In one aspect, the medical apparatus may further comprise at least one of an energy storage device and a wireless energy conversion device, interconnected to the monitoring device, for powering the monitoring device. In one approach, a wireless signal receiver and rectifier arrangement may be employed for receiving a wireless signal and transducing electrical energy therefrom to power the monitoring device. In conjunction with such approach, a wireless signal transmitter may be employed for transmitting a wireless signal corresponding with the monitoring signal. Alternatively, a transceiver may be employed for both receiving a wireless signal and transmitting a wireless signal corresponding with the monitoring signal.

In another approach, a battery may be employed as an energy storage device for powering the monitoring device. In conjunction with such approach, the battery may be interconnected with a transmitter for transmission of a wireless signal corresponding with the monitoring signal. Further, when a rechargeable battery is employed, a wireless signal receiver and rectifier may be included to transduce electrical energy from a wireless charging signal for recharging the rechargeable battery.

In conjunction with either of the above-noted approaches, an energy storage device and/or wireless energy conversion device may be interconnected to a monitoring device for co-movement therewith. More particularly, such components may be directly connected or interconnected to a common support member for co-movement, free from hardwire or other physical interconnections with a power source.

In a related aspect, the monitoring device may be non-invasive. In turn, use of the monitoring device may be initiated without compounding patient anxiety, patient tiring or patient discomfort otherwise attendant to the use of invasive devices.

In a further related aspect, the monitoring device may be provided to be selectively interconnectable to and disconnectable from a patient. When connected, the monitoring device may be maintainable in fixed relation to a given location on a patient.

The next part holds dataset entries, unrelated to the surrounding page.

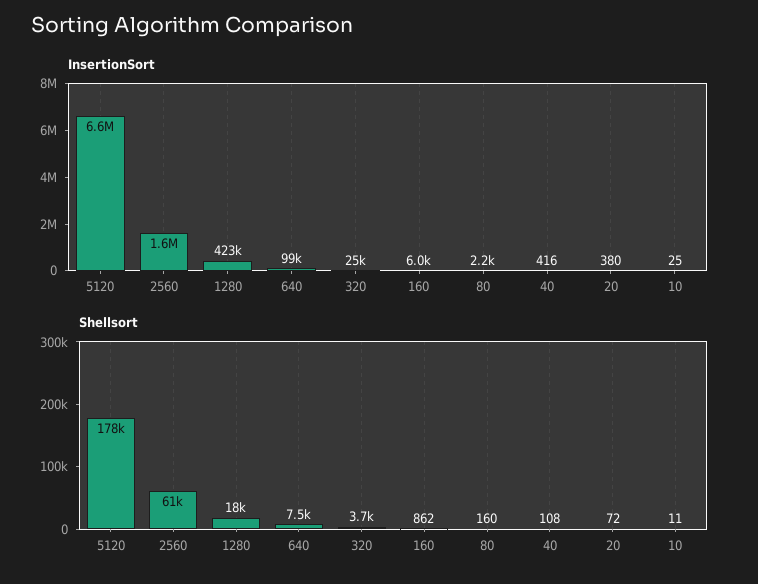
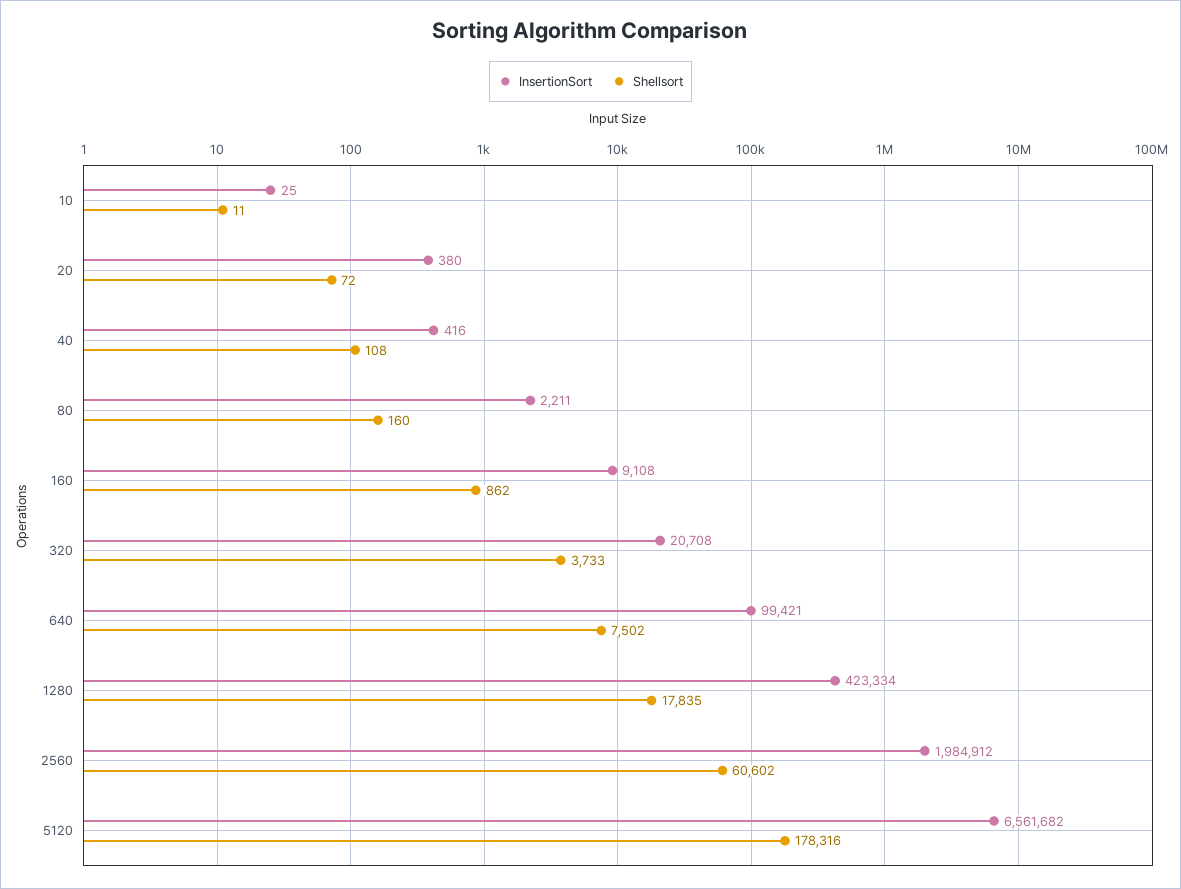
  {
    "InsertionSort": {
      "5120": 6561682,
-     "2560": 1600000,
+     "2560": 1984912,
      "1280": 423334,
      "640": 99421,
-     "320": 25000,
+     "320": 20708,
-     "160": 6000,
+     "160": 9108,
      "80": 2211,
      "40": 416,
      "20": 380,
      "10": 25
    },
    "Shellsort": {
      "5120": 178316,
      "2560": 60602,
      "1280": 17835,
      "640": 7502,
      "320": 3733,
      "160": 862,
      "80": 160,
      "40": 108,
      "20": 72,
      "10": 11
    }
  }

By way of example, the monitoring device may be interconnectable to a patient via a hook and loop fastener arrangement, a peel and stick adhesive surface arrangement or other like techniques.

In one approach, the monitoring device may comprise at least one motion sensor, e.g. an accelerometer selectively interconnectable/disconnectable to a patient, e.g. adhesively connectable to a patient\'s jaw (e.g. the masseter region). Such accelerometer(s) may be provided to measure acceleration in one and/or a plurality of orthogonal axes (e.g. one, two or three orthogonal axes).

In conjunction with such approach, a plurality of accelerometers may be interconnected to a patient at different locations to provide separate monitoring signals that may be employed together to facilitate the provision of an output indicative of a magnitude, degree or stage of patient shivering. For example, accelerometers may be separately interconnected to a patient\'s jaw (e.g. the masseter region), to a patient\'s chest (e.g. the pectoral region), to a patient\'s arm (e.g. the bicep region) and/or to a patient\'s leg (e.g. the quadriceps region), wherein corresponding monitoring signals from such accelerometers may be utilized to monitor a degree and for progressive stage of shivering. In this regard, each of the monitoring signals may comprise pre-determined signal portions (e.g. corresponding with a predetermined motion frequency range or ranges) whose presence and/or magnitude may be identified and utilized to generate a user output.

In another approach, the monitoring device may comprise a vasoconstriction measurement device for measuring blood flow at two to offset locations, e.g. at a fingertip and at corresponding forearm. In an additional approach, the monitoring device may comprise one or more electromyography (EMG) surface sensors for monitoring muscular electrical activity. In another approach, the monitoring device may comprise a pulse oximeter sensor for monitoring blood oxygen saturation levels of a patient. In yet a further approach, the monitoring device may comprise one or more capnography input sensors for concentration and/or partial pressure of carbon dioxide in patient respiratory gases.